The Malecón trucks near Playa Long Beach draw a mix of locals and travelers. Cheaper than the south coast and often larger portions.

Pricing Breakdown

| Item | Local Neighborhood | Tourist Zone | |---|---|---| | Classic chimi de res | RD$180–250 ($3–4) | RD$300–450 ($5–8) | | Chimi especial / con queso | RD$250–350 ($4–6) | RD$400–600 ($7–10) | | Yaniqueque side | RD$60–100 ($1–2) | RD$120–180 ($2–3) | | Presidente beer (jumbo) | RD$150–200 ($2.50–3.50) | RD$250–350 ($4–6) |

Budget tip: A full chimi-truck dinner for two — two burgers, a side, and two beers — runs about $15–20 outside tourist areas, closer to $30–40 inside them.

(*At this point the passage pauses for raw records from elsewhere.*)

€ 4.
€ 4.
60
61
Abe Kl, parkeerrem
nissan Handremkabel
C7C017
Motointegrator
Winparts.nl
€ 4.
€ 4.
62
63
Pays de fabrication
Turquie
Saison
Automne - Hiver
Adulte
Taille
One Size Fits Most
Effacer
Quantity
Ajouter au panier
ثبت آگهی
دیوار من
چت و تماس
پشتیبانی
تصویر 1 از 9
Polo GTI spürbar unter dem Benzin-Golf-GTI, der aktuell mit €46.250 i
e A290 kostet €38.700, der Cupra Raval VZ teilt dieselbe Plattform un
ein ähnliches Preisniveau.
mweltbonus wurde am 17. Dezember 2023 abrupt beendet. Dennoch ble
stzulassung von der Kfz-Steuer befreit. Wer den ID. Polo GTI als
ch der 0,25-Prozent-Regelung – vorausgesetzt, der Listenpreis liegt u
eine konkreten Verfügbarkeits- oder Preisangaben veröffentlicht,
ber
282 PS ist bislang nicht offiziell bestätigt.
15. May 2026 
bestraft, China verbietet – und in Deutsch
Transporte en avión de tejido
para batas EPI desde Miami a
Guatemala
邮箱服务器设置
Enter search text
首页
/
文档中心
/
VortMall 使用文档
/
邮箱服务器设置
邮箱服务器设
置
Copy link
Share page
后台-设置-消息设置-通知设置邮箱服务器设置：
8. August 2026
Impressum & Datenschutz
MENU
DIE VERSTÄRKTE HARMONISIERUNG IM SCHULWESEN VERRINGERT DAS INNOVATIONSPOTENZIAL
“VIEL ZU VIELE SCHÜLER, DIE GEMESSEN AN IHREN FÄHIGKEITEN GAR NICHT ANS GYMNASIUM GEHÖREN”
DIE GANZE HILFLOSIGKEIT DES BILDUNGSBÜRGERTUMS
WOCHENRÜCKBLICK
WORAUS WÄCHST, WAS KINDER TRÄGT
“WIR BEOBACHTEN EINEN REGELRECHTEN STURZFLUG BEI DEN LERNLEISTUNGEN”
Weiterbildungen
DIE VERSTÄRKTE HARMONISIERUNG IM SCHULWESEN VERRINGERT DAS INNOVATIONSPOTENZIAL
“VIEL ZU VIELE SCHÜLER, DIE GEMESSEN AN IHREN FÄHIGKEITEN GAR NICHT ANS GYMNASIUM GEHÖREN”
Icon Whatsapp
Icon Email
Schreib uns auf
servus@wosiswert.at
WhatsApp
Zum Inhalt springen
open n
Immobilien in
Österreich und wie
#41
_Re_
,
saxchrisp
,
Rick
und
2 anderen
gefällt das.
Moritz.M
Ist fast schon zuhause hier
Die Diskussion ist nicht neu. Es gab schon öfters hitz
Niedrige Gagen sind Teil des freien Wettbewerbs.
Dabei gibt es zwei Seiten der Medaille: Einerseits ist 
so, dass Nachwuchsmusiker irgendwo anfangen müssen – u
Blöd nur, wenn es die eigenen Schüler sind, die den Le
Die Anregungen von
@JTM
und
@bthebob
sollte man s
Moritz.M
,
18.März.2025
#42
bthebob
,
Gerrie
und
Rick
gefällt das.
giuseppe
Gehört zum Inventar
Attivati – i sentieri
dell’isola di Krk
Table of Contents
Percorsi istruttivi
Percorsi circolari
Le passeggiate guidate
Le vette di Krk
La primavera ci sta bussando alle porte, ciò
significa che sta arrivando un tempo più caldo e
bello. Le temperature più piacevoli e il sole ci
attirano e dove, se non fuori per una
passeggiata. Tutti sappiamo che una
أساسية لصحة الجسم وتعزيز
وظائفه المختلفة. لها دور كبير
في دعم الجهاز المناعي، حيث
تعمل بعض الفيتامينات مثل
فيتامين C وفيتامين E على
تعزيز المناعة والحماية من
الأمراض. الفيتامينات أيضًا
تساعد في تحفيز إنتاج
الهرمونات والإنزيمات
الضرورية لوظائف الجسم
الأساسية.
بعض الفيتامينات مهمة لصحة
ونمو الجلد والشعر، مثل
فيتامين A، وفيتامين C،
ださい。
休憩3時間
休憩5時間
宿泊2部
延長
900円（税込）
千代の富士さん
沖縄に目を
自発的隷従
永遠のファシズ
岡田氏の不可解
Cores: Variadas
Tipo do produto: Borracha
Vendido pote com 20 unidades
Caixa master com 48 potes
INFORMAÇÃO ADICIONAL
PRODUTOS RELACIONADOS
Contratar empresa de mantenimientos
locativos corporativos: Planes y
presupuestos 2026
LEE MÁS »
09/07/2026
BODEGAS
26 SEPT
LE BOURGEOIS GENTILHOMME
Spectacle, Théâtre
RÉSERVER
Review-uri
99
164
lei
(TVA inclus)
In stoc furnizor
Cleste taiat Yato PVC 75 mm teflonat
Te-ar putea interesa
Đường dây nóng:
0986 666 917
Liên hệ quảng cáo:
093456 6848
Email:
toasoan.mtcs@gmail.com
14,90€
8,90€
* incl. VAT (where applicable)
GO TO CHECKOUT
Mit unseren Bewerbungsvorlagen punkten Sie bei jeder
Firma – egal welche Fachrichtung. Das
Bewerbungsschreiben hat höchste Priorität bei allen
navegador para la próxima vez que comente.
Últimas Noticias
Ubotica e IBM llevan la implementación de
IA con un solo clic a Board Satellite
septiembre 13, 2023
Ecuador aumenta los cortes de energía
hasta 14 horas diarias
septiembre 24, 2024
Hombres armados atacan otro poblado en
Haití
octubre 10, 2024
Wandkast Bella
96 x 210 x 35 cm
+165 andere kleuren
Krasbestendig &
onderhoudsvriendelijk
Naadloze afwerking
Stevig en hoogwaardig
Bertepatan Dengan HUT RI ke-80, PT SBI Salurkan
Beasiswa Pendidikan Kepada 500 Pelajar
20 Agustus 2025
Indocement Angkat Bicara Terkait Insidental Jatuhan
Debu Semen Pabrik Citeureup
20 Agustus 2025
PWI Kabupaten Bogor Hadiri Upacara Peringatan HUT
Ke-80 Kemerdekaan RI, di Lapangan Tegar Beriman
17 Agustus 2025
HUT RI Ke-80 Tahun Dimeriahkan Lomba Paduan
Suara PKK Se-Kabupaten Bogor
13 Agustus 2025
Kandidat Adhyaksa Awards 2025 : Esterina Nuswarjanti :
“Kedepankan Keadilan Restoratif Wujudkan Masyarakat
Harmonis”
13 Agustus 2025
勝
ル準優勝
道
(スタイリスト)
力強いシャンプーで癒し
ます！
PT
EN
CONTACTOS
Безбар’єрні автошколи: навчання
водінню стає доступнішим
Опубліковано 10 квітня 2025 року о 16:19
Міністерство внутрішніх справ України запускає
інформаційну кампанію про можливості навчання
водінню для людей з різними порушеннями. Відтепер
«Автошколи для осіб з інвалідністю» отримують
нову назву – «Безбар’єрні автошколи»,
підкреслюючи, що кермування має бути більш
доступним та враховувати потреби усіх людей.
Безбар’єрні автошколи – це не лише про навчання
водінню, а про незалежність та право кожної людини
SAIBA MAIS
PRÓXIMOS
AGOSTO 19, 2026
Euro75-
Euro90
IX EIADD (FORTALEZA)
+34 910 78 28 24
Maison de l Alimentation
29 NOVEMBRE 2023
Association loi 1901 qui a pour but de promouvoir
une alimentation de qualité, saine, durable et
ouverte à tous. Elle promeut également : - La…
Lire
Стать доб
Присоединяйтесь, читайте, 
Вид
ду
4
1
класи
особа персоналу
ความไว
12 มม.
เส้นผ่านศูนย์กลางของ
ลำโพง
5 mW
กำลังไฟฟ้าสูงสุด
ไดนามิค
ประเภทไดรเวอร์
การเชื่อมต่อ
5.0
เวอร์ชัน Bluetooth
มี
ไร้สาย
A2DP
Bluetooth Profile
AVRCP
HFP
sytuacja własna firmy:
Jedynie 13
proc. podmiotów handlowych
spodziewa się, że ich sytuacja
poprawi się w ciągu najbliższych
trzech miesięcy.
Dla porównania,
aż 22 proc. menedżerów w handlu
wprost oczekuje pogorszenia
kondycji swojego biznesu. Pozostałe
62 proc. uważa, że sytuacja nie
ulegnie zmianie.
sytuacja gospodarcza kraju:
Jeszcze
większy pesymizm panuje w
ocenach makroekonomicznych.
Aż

Difficulty & Fitness Requirements

This is a culinary adventure, not a physical one. The only "difficulty" is:

  • Standing in line for 15–30 minutes at busy trucks
  • Eating something that will absolutely drip down your arm
  • Navigating late-night street environments

No fitness required, no age limit, and kids love chimis (just ask for less onion and no hot sauce).

Food Safety Tips

Street food in the DR is generally safe if you follow common sense:

  • Choose busy trucks. High turnover = fresh meat. If you're the only customer, walk on.
  • Watch the griddle. Meat should be cooked to order on a hot surface, not sitting in a warming tray.
  • Check the pink sauce. It should be refrigerated or held on ice. Room-temperature mayo-based sauce in Caribbean heat is a hard pass.
  • Bottled water only. Never drink tap water or accept ice unless you're sure it's filtered.
  • Ease in. If it's your first day on the island, maybe don't order the especial con huevo at 2 AM. Give your gut a day to acclimate.
  • Carry Imodium and antacids. Not because chimis are dangerous, but because they're rich, garlicky, and often eaten with beer.

What to Bring

  • Small bills in pesos — trucks rarely have change for RD$2,000 notes
  • Napkins or wet wipes — you will need them; trust the process
  • Bottled water — hydrate between bites
  • Antacids — the pink sauce is delicious but assertive
  • A sense of humor — you're going to wear some of this burger

Nearby Food & Drink Pairings

A chimi run rarely stands alone. Pair yours with:

  • Presidente Jumbo — the national beer, served ice-cold ("bien fría")
  • Morir Soñando — a milk-and-orange-juice cooler if you're skipping alcohol
  • Yaniqueques — crispy fried disc bread, perfect for mopping sauce
  • Frío frío — a shaved-ice dessert from nearby carts to cool your tongue after
  • Mamajuana — the herbal rum digestif, if you're brave

Many chimi trucks park near colmados (corner stores) where you can grab drinks cheaper than from the truck itself.

Insider Recommendations

  • Go after 10 PM. The meat has been marinating longer, the crowd is livelier, and the cooks are in rhythm.
  • Order it "sin repollo" (no cabbage) if you dislike the crunch — but you'll be missing the traditional texture.
  • Ask for "salsa aparte" (sauce on the side) if you want to control the mess.
  • Two smaller chimis beat one especial. The bun-to-meat ratio is better, and you can try beef and pork.
  • Tip small. Rounding up RD$20–50 is appreciated but not expected.
  • Avoid Sunday-night trucks in remote areas — some meat has been sitting since Saturday's rush.
  • Follow the taxi drivers. If a chimi truck has three taxis parked in front at midnight, you've found the good one.

Final Word

The dominican chimichurri burger is more than a snack — it's a nocturnal ritual, a social equalizer, and one of the truest tastes of the country. Skip one resort dinner, grab RD$500 in cash, and go stand under the bulb lights with everyone else. You'll leave sticky-fingered, slightly full, and completely converted.